* **YOUR OBJECTIVE**
Without any of the pictures, print every record below exactly.

* **DATA TO USE**
--*--

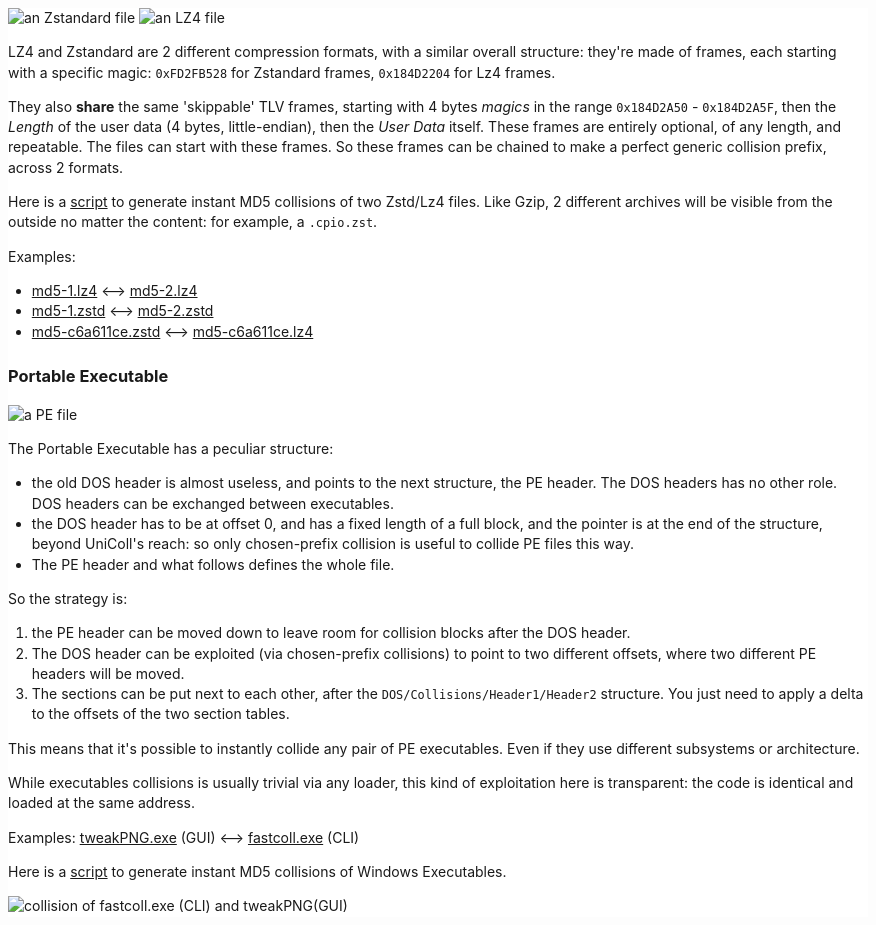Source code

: <img alt='an Zstandard file' src=https://raw.githubusercontent.com/corkami/pics/master/binary/zstd_skip.png width=500/>
<img alt='an LZ4 file' src=https://raw.githubusercontent.com/corkami/pics/master/binary/lz4.png width=500/>

LZ4 and Zstandard are 2 different compression formats, with a similar overall structure:
they're made of frames, each starting with a specific magic: `0xFD2FB528` for Zstandard frames, `0x184D2204` for Lz4 frames.

They also **share** the same 'skippable' TLV frames, starting with 4 bytes *magics* in the range `0x184D2A50` - `0x184D2A5F`, then the *Length* of the user data (4 bytes, little-endian), then the *User Data* itself.
These frames are entirely optional, of any length, and repeatable. The files can start with these frames. So these frames can be chained to make a perfect generic collision prefix, across 2 formats.

Here is a [script](scripts/zstd-lz4.py) to generate instant MD5 collisions of two Zstd/Lz4 files. Like Gzip, 2 different archives will be visible from the outside no matter the content: for example, a `.cpio.zst`.

Examples:
- [md5-1.lz4](examples/free/md5-1.lz4) ⟷ [md5-2.lz4](examples/free/md5-2.lz4)
- [md5-1.zstd](examples/free/md5-1.zstd) ⟷ [md5-2.zstd](examples/free/md5-2.zstd)
- [md5-c6a611ce.zstd](examples/free/md5-c6a611ce.zstd) ⟷ [md5-c6a611ce.lz4](examples/free/md5-c6a611ce.lz4)


### Portable Executable

<img alt='a PE file' src=https://raw.githubusercontent.com/corkami/pics/master/binary/PE.png width=600/>

The Portable Executable has a peculiar structure:
- the old DOS header is almost useless, and points to the next structure, the PE header.
  The DOS headers has no other role. DOS headers can be exchanged between executables.
- the DOS header has to be at offset 0, and has a fixed length of a full block, and the pointer is at the end of the structure,
  beyond UniColl's reach: so only chosen-prefix collision is useful to collide PE files this way.
- The PE header and what follows defines the whole file.

So the strategy is:
1. the PE header can be moved down to leave room for collision blocks after the DOS header.
2. The DOS header can be exploited (via chosen-prefix collisions) to point to two different offsets, where two different PE headers will be moved.
3. The sections can be put next to each other, after the `DOS/Collisions/Header1/Header2` structure. You just need to apply a delta to the offsets of the two section tables.

This means that it's possible to instantly collide any pair of PE executables. Even if they use different subsystems or architecture.

While executables collisions is usually trivial via any loader, this kind of exploitation here is transparent: the code is identical and loaded at the same address.

Examples: [tweakPNG.exe](examples/collision1.exe) (GUI) ⟷ [fastcoll.exe](examples/collision2.exe) (CLI)

Here is a [script](scripts/pe.py) to generate instant MD5 collisions of Windows Executables.

<img alt='collision of fastcoll.exe (CLI) and tweakPNG(GUI)' src=pics/pe.png width=500/>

--*--

* **RESULT OF THIS TASK**
Source code

: <img alt='an Zstandard file' src=https://raw.githubusercontent.com/corkami/pics/master/binary/zstd_skip.png width=500/>
<img alt='an LZ4 file' src=https://raw.githubusercontent.com/corkami/pics/master/binary/lz4.png width=500/>

LZ4 and Zstandard are 2 different compression formats, with a similar overall structure:
they're made of frames, each starting with a specific magic: `0xFD2FB528` for Zstandard frames, `0x184D2204` for Lz4 frames.

They also **share** the same 'skippable' TLV frames, starting with 4 bytes *magics* in the range `0x184D2A50` - `0x184D2A5F`, then the *Length* of the user data (4 bytes, little-endian), then the *User Data* itself.
These frames are entirely optional, of any length, and repeatable. The files can start with these frames. So these frames can be chained to make a perfect generic collision prefix, across 2 formats.

Here is a [script](scripts/zstd-lz4.py) to generate instant MD5 collisions of two Zstd/Lz4 files. Like Gzip, 2 different archives will be visible from the outside no matter the content: for example, a `.cpio.zst`.

Examples:
- [md5-1.lz4](examples/free/md5-1.lz4) ⟷ [md5-2.lz4](examples/free/md5-2.lz4)
- [md5-1.zstd](examples/free/md5-1.zstd) ⟷ [md5-2.zstd](examples/free/md5-2.zstd)
- [md5-c6a611ce.zstd](examples/free/md5-c6a611ce.zstd) ⟷ [md5-c6a611ce.lz4](examples/free/md5-c6a611ce.lz4)


### Portable Executable

<img alt='a PE file' src=https://raw.githubusercontent.com/corkami/pics/master/binary/PE.png width=600/>

The Portable Executable has a peculiar structure:
- the old DOS header is almost useless, and points to the next structure, the PE header.
  The DOS headers has no other role. DOS headers can be exchanged between executables.
- the DOS header has to be at offset 0, and has a fixed length of a full block, and the pointer is at the end of the structure,
  beyond UniColl's reach: so only chosen-prefix collision is useful to collide PE files this way.
- The PE header and what follows defines the whole file.

So the strategy is:
1. the PE header can be moved down to leave room for collision blocks after the DOS header.
2. The DOS header can be exploited (via chosen-prefix collisions) to point to two different offsets, where two different PE headers will be moved.
3. The sections can be put next to each other, after the `DOS/Collisions/Header1/Header2` structure. You just need to apply a delta to the offsets of the two section tables.

This means that it's possible to instantly collide any pair of PE executables. Even if they use different subsystems or architecture.

While executables collisions is usually trivial via any loader, this kind of exploitation here is transparent: the code is identical and loaded at the same address.

Examples: [tweakPNG.exe](examples/collision1.exe) (GUI) ⟷ [fastcoll.exe](examples/collision2.exe) (CLI)

Here is a [script](scripts/pe.py) to generate instant MD5 collisions of Windows Executables.

<img alt='collision of fastcoll.exe (CLI) and tweakPNG(GUI)' src=pics/pe.png width=500/>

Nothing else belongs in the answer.